Hill is working on the Bacote case with fellow civil rights attorney James Ferguson; both used to work at North Carolina’s first racially integrated law firm, Ferguson, Stein & Chambers. Adam Stein, who was the firm’s white partner, is the father of North Carolina Attorney General Josh Stein — a Democrat who is leaving that role to run for governor, seeking to replace Democratic Gov. Roy Cooper, who is term-limited.

But while Stein remains the state’s attorney general, he remains in charge of defending appeals in criminal justice cases — and is therefore fighting Bacote’s case. His office questions the validity of the evidence the civil rights attorneys want to present.

"Racial discrimination in jury selection is abhorrent in all respects and has no place in the criminal justice system," Stein's office wrote in opposing Bacote's appeal. "Nevertheless, like all claims, a claim of racial discrimination cannot be presumed based on the mere assertion of a defendant; it must be proved by sound and probative evidence."

Stein’s challenger in the 2024 Democratic primary is former state Supreme Court Justice Michael Morgan, who signed onto the 2020 rulings that resurrected the Racial Justice Act for defendants like Bacote. He’s not happy with the DOJ’s efforts under Stein to fight the case.

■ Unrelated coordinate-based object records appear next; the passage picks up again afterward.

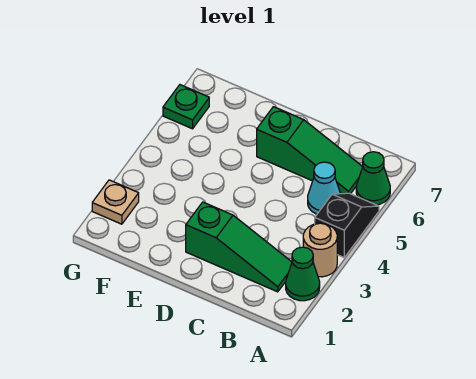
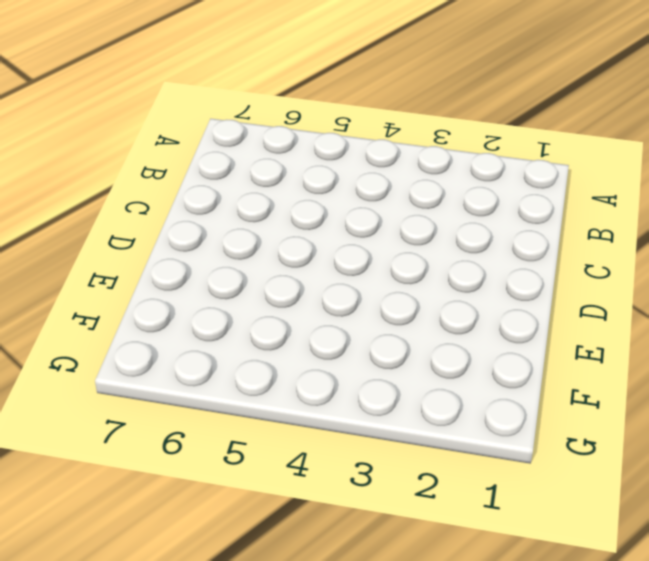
none -> green cone A2 level 1
none -> tan round brick A3 level 1

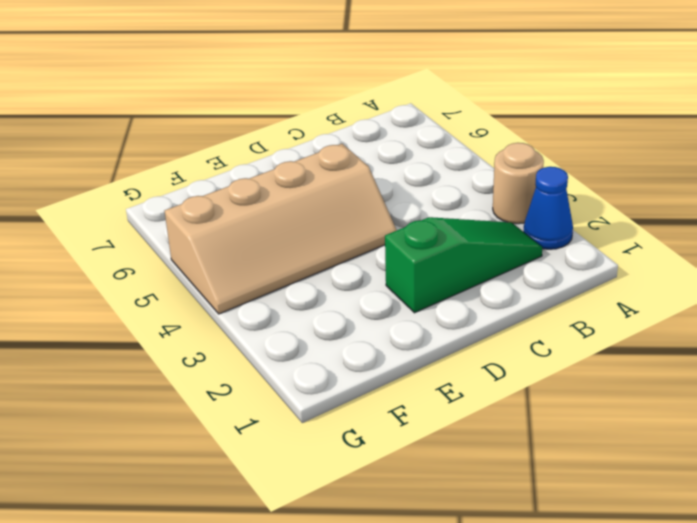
blue cone A2 level 1 -> green cone A2 level 1
tan slope D4:G5 level 1 top 5 -> none
none -> black slope A4:A5 level 1 top 4
none -> green cone A6 level 1

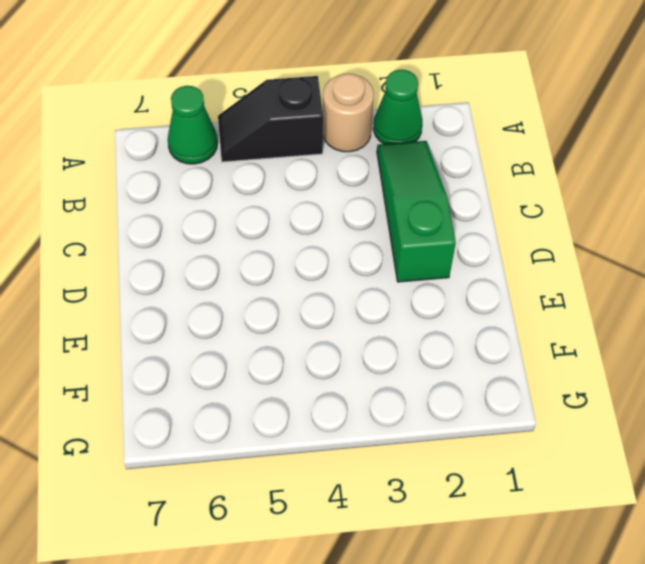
none -> cyan cone B5 level 1
none -> green slope B6:D6 level 1 top D

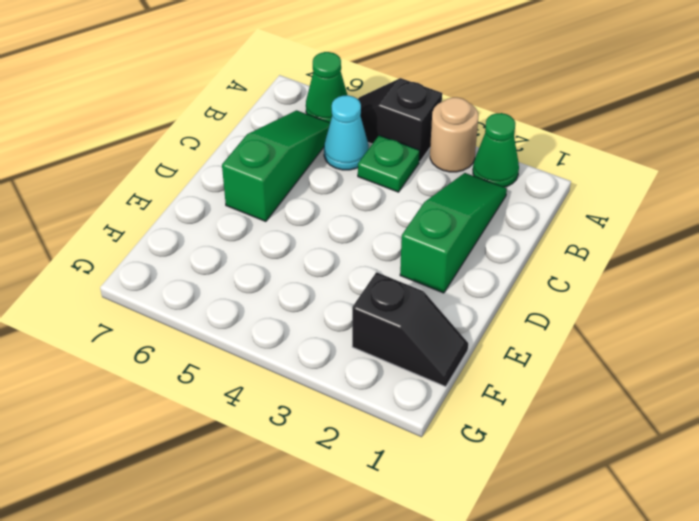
green plate B4 level 1 -> green plate G6 level 1
black slope F1:F2 level 1 top 2 -> none
none -> tan plate G2 level 1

“It's shameful that my primary opponent AG Stein is trying to keep a convicted Black defendant from getting his long-awaited day in court before early voting begins,” Morgan wrote on social media.

He added that “Stein doesn't want Black voters to know his (Stein's) argument in this high-profile case, which is that the defendant did not experience racial discrimination, despite the NC Supreme Court's Racial Justice Act ruling.”

Neither Stein’s campaign nor the Department of Justice responded to the criticisms levied by Morgan.

Stein has previously served as co-chair of the state’s Task Force on Racial Equity, which Cooper created to propose criminal justice reforms following the 2020 Black Lives Matter protests.

When Stein first ran for attorney general in 2016, he said he supported the death penalty but also thought the state needed to do more to avoid racial bias and convictions of innocent people, WRAL reported at the time. Stein voted for the Racial Justice Act in 2009 when he was a state senator.